Binghamton faculty were invited to introduce students to their scholarly work during classes April 22-24, and several researchers opened their labs to area middle and high school students.

Patel’s talk, titled “Stuffed & Starved: The Hidden Battle for the World Food System,” kicked off the three-day celebration of research with a question: “What is the most important agricultural technology?”

Possible answers included the plow, fencing, the seed drill, inorganic fertilizer and genetically modified crops. While the audience seemed to veer toward inorganic fertilizer, Patel said fencing was the correct response “because it’s the reason we have the others.”

When lands were enclosed, “it was a way to pay debts,” he said. “You had the commons where peasants were able to share and manage resources together. To stint. To save. And they learned to hold off using something this year so they could use it the next year.”

Fencing allowed people to survive, he said. “The fencing made possible a way of enclosing the land and returning investments made into it to the owners. And it worked well for some.”

But others were not as fortunate. Land was appropriated as part of an expanding international agricultural system, Patel said, referring to slave rebellions and uprisings against large landowners in the 1700s as demonstrations of “inequality and what can happen when a poor country and rich city clash.”

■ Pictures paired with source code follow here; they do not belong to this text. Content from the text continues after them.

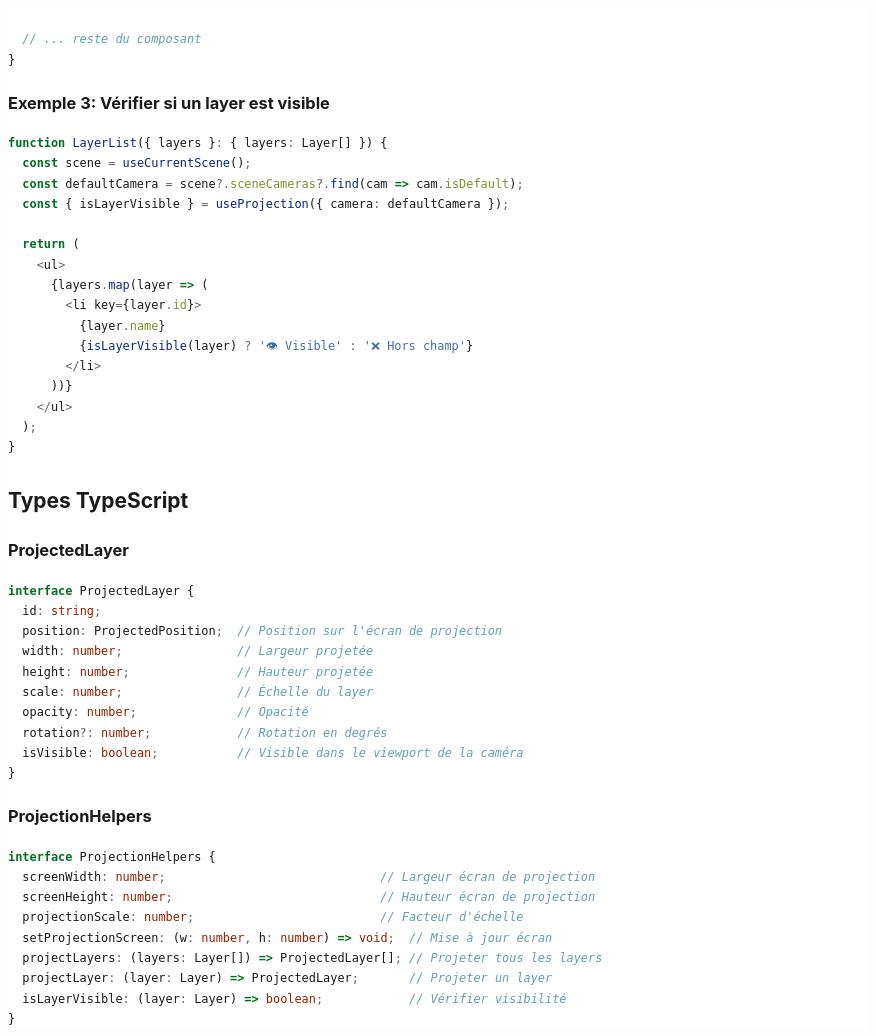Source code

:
 ```typescript
  
  // ... reste du composant
}
```

### Exemple 3: Vérifier si un layer est visible

```typescript
function LayerList({ layers }: { layers: Layer[] }) {
  const scene = useCurrentScene();
  const defaultCamera = scene?.sceneCameras?.find(cam => cam.isDefault);
  const { isLayerVisible } = useProjection({ camera: defaultCamera });
  
  return (
    <ul>
      {layers.map(layer => (
        <li key={layer.id}>
          {layer.name}
          {isLayerVisible(layer) ? '👁️ Visible' : '❌ Hors champ'}
        </li>
      ))}
    </ul>
  );
}
```

## Types TypeScript

### ProjectedLayer

```typescript
interface ProjectedLayer {
  id: string;
  position: ProjectedPosition;  // Position sur l'écran de projection
  width: number;                // Largeur projetée
  height: number;               // Hauteur projetée
  scale: number;                // Échelle du layer
  opacity: number;              // Opacité
  rotation?: number;            // Rotation en degrés
  isVisible: boolean;           // Visible dans le viewport de la caméra
}
```

### ProjectionHelpers

```typescript
interface ProjectionHelpers {
  screenWidth: number;                              // Largeur écran de projection
  screenHeight: number;                             // Hauteur écran de projection
  projectionScale: number;                          // Facteur d'échelle
  setProjectionScreen: (w: number, h: number) => void;  // Mise à jour écran
  projectLayers: (layers: Layer[]) => ProjectedLayer[]; // Projeter tous les layers
  projectLayer: (layer: Layer) => ProjectedLayer;       // Projeter un layer
  isLayerVisible: (layer: Layer) => boolean;            // Vérifier visibilité
}
```

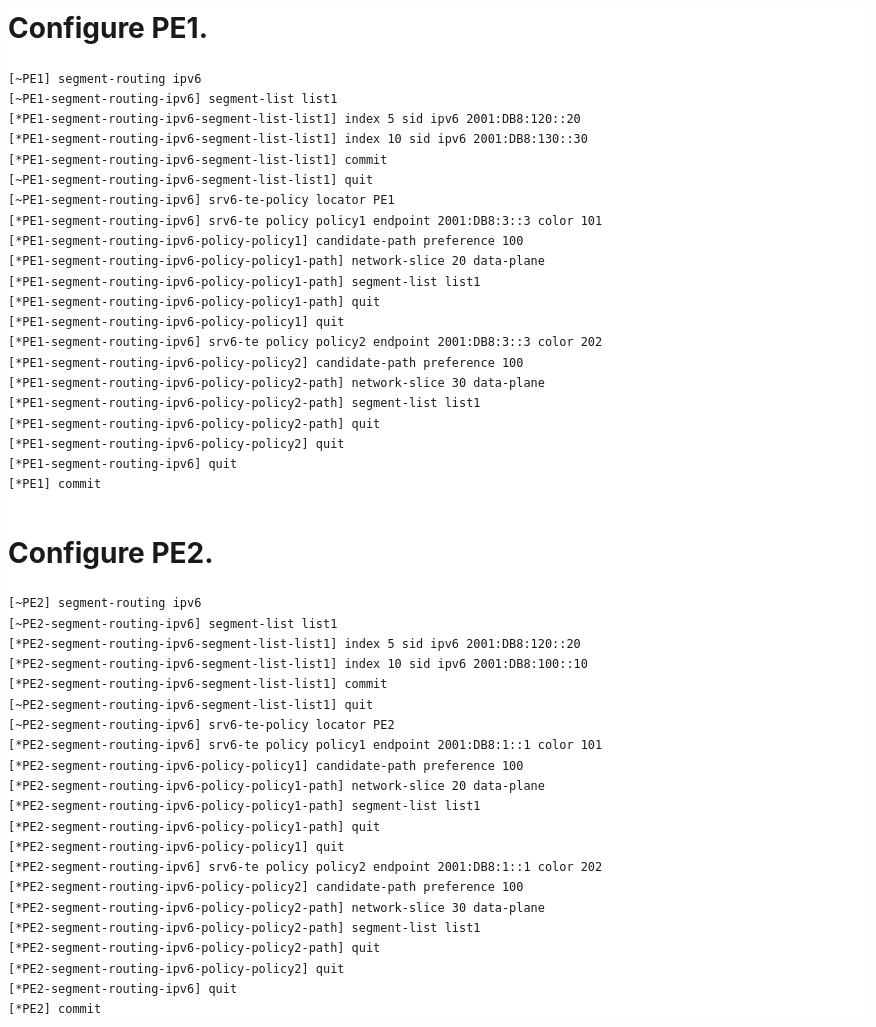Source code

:    
   
   # Configure PE1.
   
   ```
   [~PE1] segment-routing ipv6 
   [~PE1-segment-routing-ipv6] segment-list list1 
   [*PE1-segment-routing-ipv6-segment-list-list1] index 5 sid ipv6 2001:DB8:120::20
   [*PE1-segment-routing-ipv6-segment-list-list1] index 10 sid ipv6 2001:DB8:130::30
   [*PE1-segment-routing-ipv6-segment-list-list1] commit
   [~PE1-segment-routing-ipv6-segment-list-list1] quit
   [~PE1-segment-routing-ipv6] srv6-te-policy locator PE1 
   [*PE1-segment-routing-ipv6] srv6-te policy policy1 endpoint 2001:DB8:3::3 color 101
   [*PE1-segment-routing-ipv6-policy-policy1] candidate-path preference 100
   [*PE1-segment-routing-ipv6-policy-policy1-path] network-slice 20 data-plane 
   [*PE1-segment-routing-ipv6-policy-policy1-path] segment-list list1
   [*PE1-segment-routing-ipv6-policy-policy1-path] quit
   [*PE1-segment-routing-ipv6-policy-policy1] quit
   [*PE1-segment-routing-ipv6] srv6-te policy policy2 endpoint 2001:DB8:3::3 color 202
   [*PE1-segment-routing-ipv6-policy-policy2] candidate-path preference 100
   [*PE1-segment-routing-ipv6-policy-policy2-path] network-slice 30 data-plane 
   [*PE1-segment-routing-ipv6-policy-policy2-path] segment-list list1
   [*PE1-segment-routing-ipv6-policy-policy2-path] quit
   [*PE1-segment-routing-ipv6-policy-policy2] quit
   [*PE1-segment-routing-ipv6] quit
   [*PE1] commit
   ```
   
   
   
   # Configure PE2.
   
   ```
   [~PE2] segment-routing ipv6 
   [~PE2-segment-routing-ipv6] segment-list list1 
   [*PE2-segment-routing-ipv6-segment-list-list1] index 5 sid ipv6 2001:DB8:120::20
   [*PE2-segment-routing-ipv6-segment-list-list1] index 10 sid ipv6 2001:DB8:100::10
   [*PE2-segment-routing-ipv6-segment-list-list1] commit
   [~PE2-segment-routing-ipv6-segment-list-list1] quit
   [~PE2-segment-routing-ipv6] srv6-te-policy locator PE2 
   [*PE2-segment-routing-ipv6] srv6-te policy policy1 endpoint 2001:DB8:1::1 color 101
   [*PE2-segment-routing-ipv6-policy-policy1] candidate-path preference 100
   [*PE2-segment-routing-ipv6-policy-policy1-path] network-slice 20 data-plane 
   [*PE2-segment-routing-ipv6-policy-policy1-path] segment-list list1 
   [*PE2-segment-routing-ipv6-policy-policy1-path] quit
   [*PE2-segment-routing-ipv6-policy-policy1] quit
   [*PE2-segment-routing-ipv6] srv6-te policy policy2 endpoint 2001:DB8:1::1 color 202
   [*PE2-segment-routing-ipv6-policy-policy2] candidate-path preference 100
   [*PE2-segment-routing-ipv6-policy-policy2-path] network-slice 30 data-plane 
   [*PE2-segment-routing-ipv6-policy-policy2-path] segment-list list1 
   [*PE2-segment-routing-ipv6-policy-policy2-path] quit
   [*PE2-segment-routing-ipv6-policy-policy2] quit
   [*PE2-segment-routing-ipv6] quit
   [*PE2] commit
   ```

Our modern food system can be traced to the land enclosures of the 1700s, Patel said. Exhibit A: a McDonalds ad promoting a burger for only $1. But when one considers the labor and the land that went into creating that burger, “all of a sudden a dollar burger has cost $200 to produce, yet we need cheap food.”

The modern food system is part of a cycle of cheap food, work, care, credit, nature and energy in which people are able to survive and work for a living. “The system keeps food prices and wages low, but breaking the cycle is not just about addressing food, it’s also about care.”
Those who can afford it pay for expensive food, but think about other parts of the world. “What about feeding the world?” he asked. “It’s a good and important question to bring to bear.”